"There goes the good old Denver, Mike. I guess she'll reach the fighting grounds before we do."

"Don't let that be for worryin' of ye, Dick, me lad," responded Corporal Dorlan. "We'll be havin' a bellyful of it, I'm thinkin', if all signs is correct. Nevertheless, she was one of the foinest little crafts I've ever served on, and they was a grand lot of Navy officers on her, too; but I'm glad to git back to the Corps again. I'm a marine, Dick, through and through, and though I get along with them Navy men well enough, I like to serve with me own kind best of all."

The old veteran and young drummer were standing on the wharf at Cristobal, at the Atlantic end of the ten-mile stretch of land across the Isthmus of Panama known as the Canal Zone, which by treaty with the Panamanian Government had come under perpetual control of the United States. Fading away in the dim distance was the ship which for many months had been Dick's official home. Diverted from her original orders, she had put in at Cristobal long enough to land all her marines, with the exception of Henry Cabell, who was still under the surgeon's care; and now she was bound for Bluefields, on the Mosquito Coast of Nicaragua. In order to fill existing vacancies in a regiment of marines hurrying to the scene of action on board the Naval Transport Dixie, which ship was just appearing above the distant horizon, the guard of the Denver had been unceremoniously "dumped on the beach," as the men put it.

There was no question that the revolution in progress, most active on the Pacific coast of Nicaragua, was a lively one. Marines were being assembled from all available points, even reducing the guard at Camp Elliott to a mere skeleton detachment. These men from the Zone were the first to leave for Nicaragua, and the army men stationed there had watched them depart with feelings of envy.

"Blame it all! Those marines are always getting into something. I'll bet I take on with that outfit the next time I sign up," more than one regular army "file" had been heard to say.

And that first lot of "soldiers of the sea" had already met with opposition. Even now they were somewhere between Corinto and the capital city, Managua. If they found the rails torn up, they repaired them; bridges burned, they built new ones temporarily. They were threatened with annihilation if they interfered, yet they continued with a dauntless, young and able leader at their head, relieving the fears of the foreigners in the interior and keeping the single line of railroad back to their base in fairly good order. Only this very audacity could assure the success of their undertaking, and also a possible misunderstanding on the part of Federals and Rebels as to which side "these interfering Yankees" were really there to help, though it was the bearers of the red rosettes who actively opposed their progress. American financial interests were jeopardized, and underlying all the fuss and furor were greater stakes than the general public realized.

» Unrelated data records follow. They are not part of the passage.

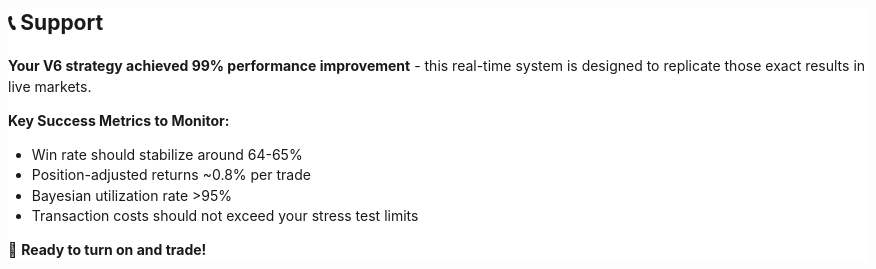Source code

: ## 📞 Support

**Your V6 strategy achieved 99% performance improvement** - this real-time system is designed to replicate those exact results in live markets.

**Key Success Metrics to Monitor:**
- Win rate should stabilize around 64-65%
- Position-adjusted returns ~0.8% per trade
- Bayesian utilization rate >95%
- Transaction costs should not exceed your stress test limits

🚀 **Ready to turn on and trade!**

Perhaps Drummer Richard Comstock and Trumpeter Cabell, in a talk before they separated that morning, were closer to the real reason for this strong force being despatched than were even the best informed officers of the expedition.

"I reckon a certain conversation you all overheard in Washington a year ago is bearing fruit," suggested Henry, looking up from his bunk in the sick bay where Dick had gone to visit him.

"It looks that way," Dick had replied.

"Well, if you run across a certain German and a three-fingered Limey,[#] Dick, you'll do well to keep an eye open. I sure wish I could go with you all, but we'll get together again before long; so good-bye, old boy, and good luck," and Henry turned to the wall to cover the emotion this separation caused him. Thus they had parted.